Le "Dom Juan" de Macha Makeïeff, un prédateur traqué dans un monde qui bascule
Il a le cheveu long et mal coiffé, l'allure négligée. La soie de sa chemise a perdu de sa superbe, ses manches et son col froissés témoignent d'emblée d'une forme d'usure. Comme un homme qui se moque de tout et ne respecte rien. Vêtu de noir de la tête aux pieds, Dom Juan entre en scène dans une odeur de lit défait.
Sous l'œil de Macha Makeïeff, le sulfureux séducteur est un animal traqué, un homme las qui sait que sa fin est proche. Si le personnage de Molière a le verbe et l'érudition, son corps nonchalant imaginé par la metteuse en scène, et cette manière qu'il a de se vautrer partout, annoncent déjà la défaite.
Les mécanismes de l'emprise
Après Tartuffe Théorème créé en 2021, l'ancienne directrice du Théâtre de la Criée à Marseille (de 2011 à 2022) s'empare à nouveau de l'un des textes les plus célèbres du répertoire français et poursuit son investigation sur les mécanismes de l'emprise et la figure de l'homme prédateur, objet de fascination autant que de rejet.
Macha Makeïeff déplace la pièce d’un XVIIe siècle où la question du pouvoir religieux est centrale, au siècle suivant, celui de Laclos et de Sade. Il s'agit pour elle autant d'explorer "cet esprit français et cette religion de la jouissance que l'on a au XVIIIe siècle", que d'interroger "une société au bord du gouffre, un Ancien Régime sur le point de craquer".
La violence du père
C'est en lisant et relisant le texte qu'elle a trouvé la clef de ce personnage narcissique qui se donne sans cesse en spectacle. "J’avais besoin d’essayer de comprendre toute la mécanique de ce désir forcené, du dérèglement du libertin et de cette figure du méchant homme, du salaud de service que quelquefois on fige un peu dès le début", explique-t-elle. La clef qu'elle propose se situe dans la violence du père, Dom Louis qui dit sa honte d'avoir fait naître Dom Juan.
"Un homme à qui son père dit la honte de l’avoir fait naître, c’est un homme à qui on assigne une non-existence. À cause de ce déficit de père, de cette haine, Dom Juan a la haine en retour, de la loi et de toutes les lois. C’est pour ça qu’il transgresse tout et qu’il est dans ce débordement."
Face à la toute-puissance du prédateur, Elvire meurtrie et divisée tient tête et se métamorphose. Macha Makeïeff en fait un personnage puissant.

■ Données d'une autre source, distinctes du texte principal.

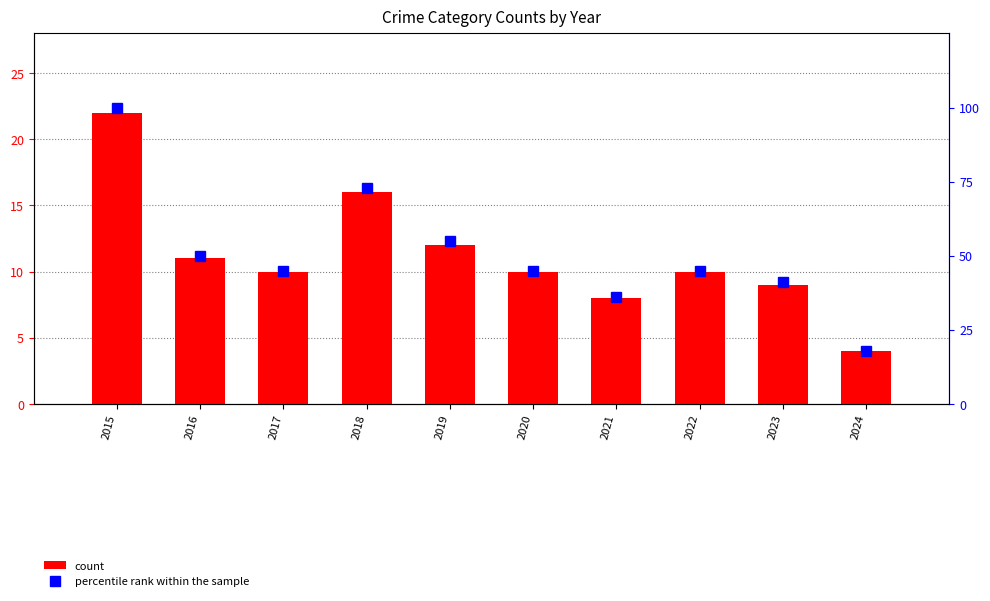

What is the sum of all count values?

112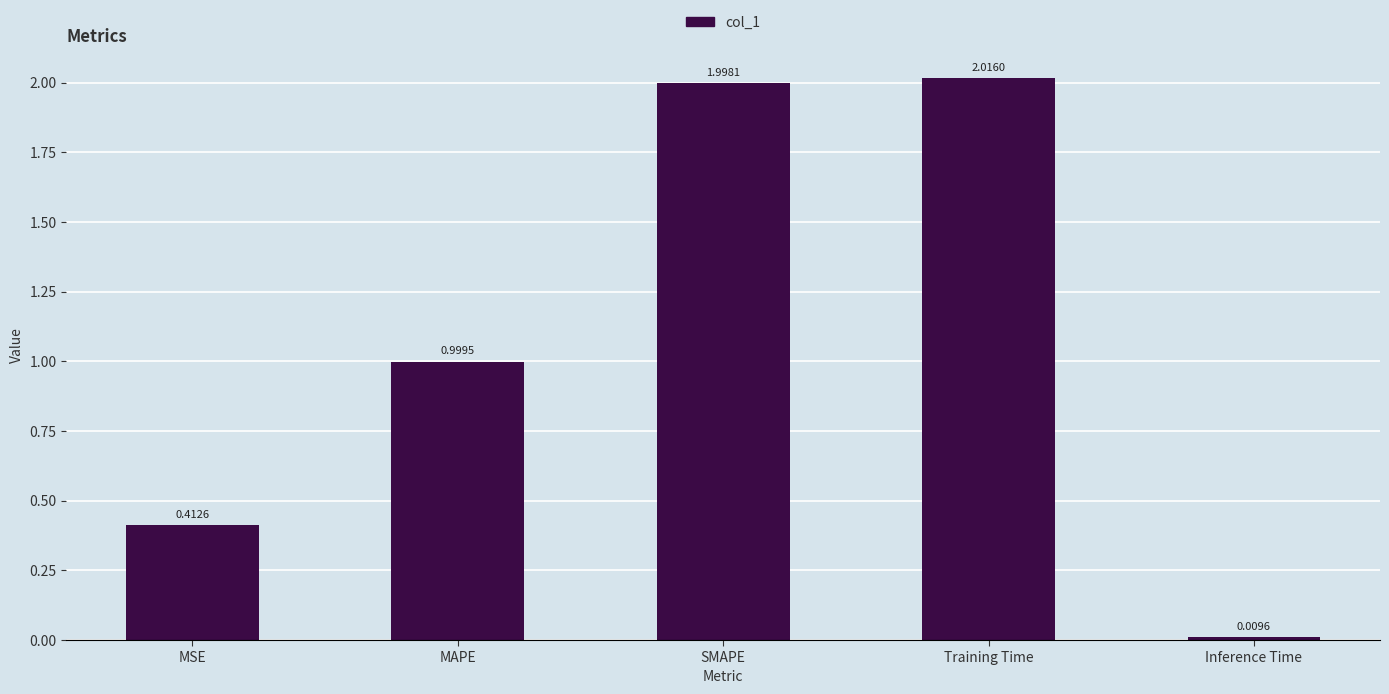

Are the bars grouped side by side (vs. stacked)?

No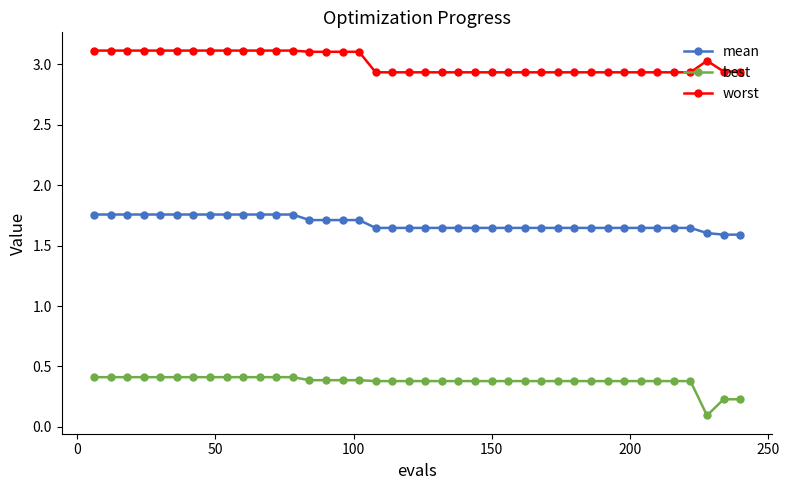

How many mean values are between 1 and 2?

40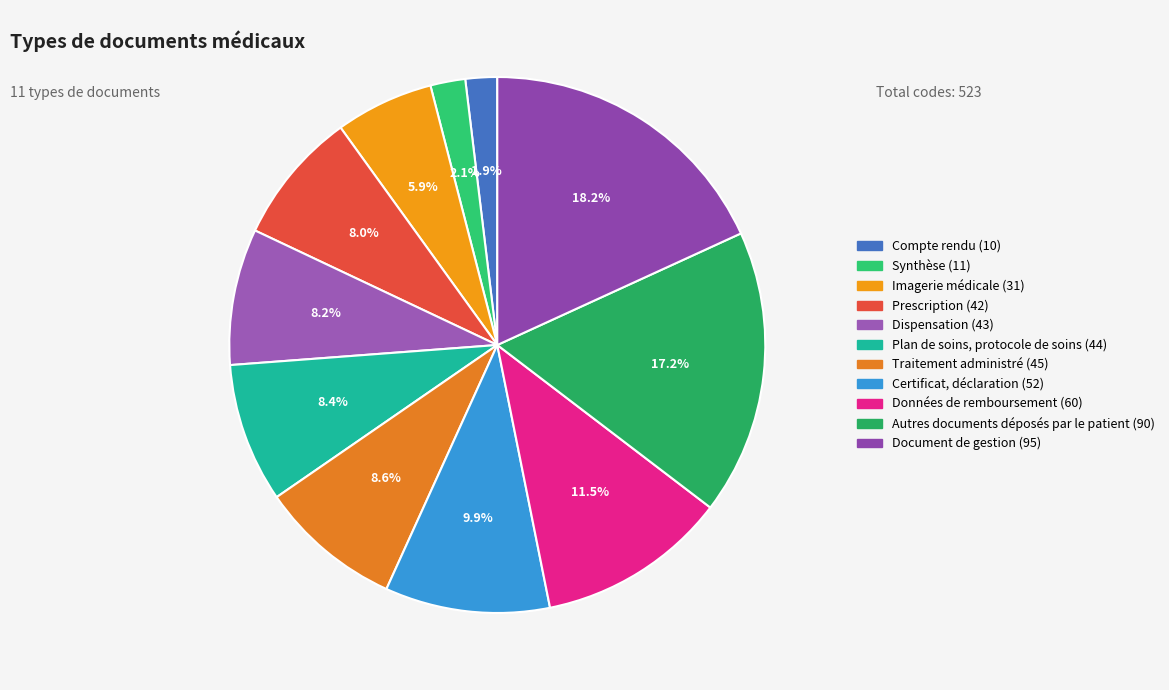

To the nearest percent, what percentage of the pie is Prescription?

8%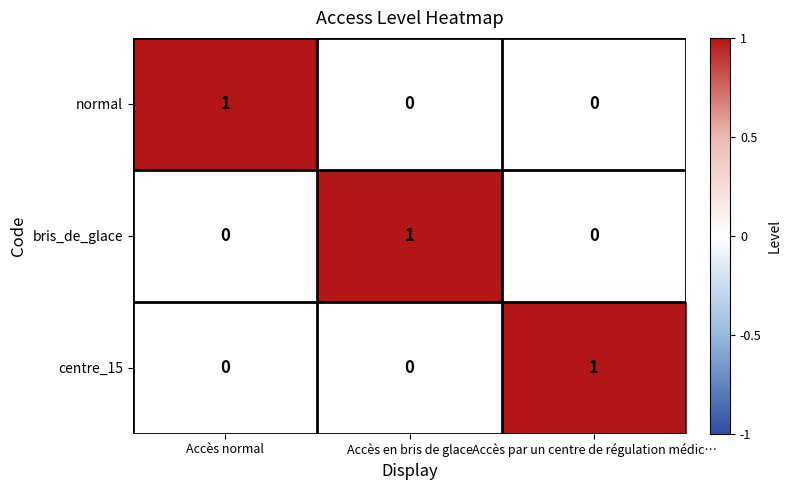

Count the number of data series in this chart.

3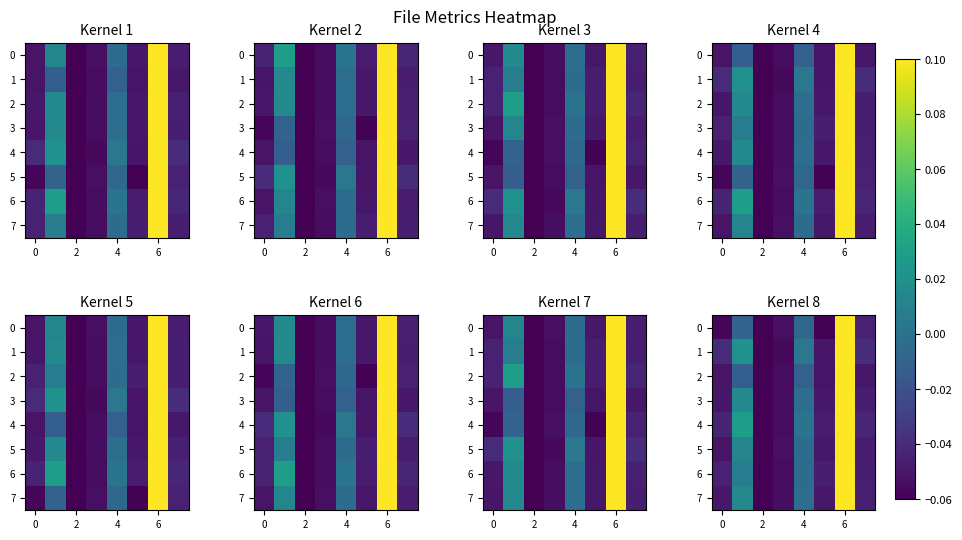

What is the difference between the maximum and second lowest values in the 0 series?

0.2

Envisager les femmes comme des proies
Tour à tour insolent, manipulateur et colérique, Dom Juan est incarné avec force et densité par Xavier Gallais. Ses silences à eux seuls disent le mépris de celui qui n'envisage les femmes que comme des proies. Sitôt attrapées, sitôt consommées et sitôt rejetées.
À cette figure monstrueuse et cruelle, Xavier Gallais donne de l'épaisseur et de la complexité. Un travail d'autant plus intéressant qu'il résonne avec notre époque. "On est tous capables de la plus grande monstruosité et de la plus grande des grâces et c’est un combat perpétuel pour essayer d’équilibrer ou de basculer du côté de la grâce et du sublime, analyse le comédien. Mais à tout moment j’ai l’impression qu’on pourrait basculer de l’autre côté. Et c’est en ça que je dis que Dom Juan est humain."
Peut-être qu’il y aura des gens pour le trouver touchant. C’est intéressant car c’est gênant et si le théâtre n’est pas gênant je trouve qu’il ne sert pas à grand-chose.
Xavier Gallaiscomédien
Le goût des étoffes et des couleurs
La pièce est traversée de moments de rires éclatants et libérateurs, tel Pierrot incarné par Joaquim Fossi qui fait le récit à sa promise de son acte de bravoure : le sauvetage de Dom Juan de la noyade. Hilarant aussi, Pascal Ternisien en Monsieur Dimanche incapable de récupérer son argent ou encore Sganarelle sans voix (excellent Vincent Winterhalter) après avoir vu le Commandeur. Savoureux enfin, Dom Alphonse (Joaquim Fossi) et Dom Carlos (Anthony Moudir) venus laver l'honneur bafoué de leur sœur Elvire.
Le sens du comique de Macha Makeïeff répond à la noirceur du personnage. Tout comme son goût des étoffes et des couleurs. Attachée à la dimension plastique du théâtre, elle a confectionné les décors et les costumes, ajoutant aux corps, à la lumière et à la musique une dimension baroque et chatoyante. Ce langage total du théâtre, cette dimension picturale, sont pour elle aussi importants que le texte.
Dom Juan de Macha Makeïeff,
Du 9 au 22 mars 2024, Théâtre national Populaire de Villeurbanne.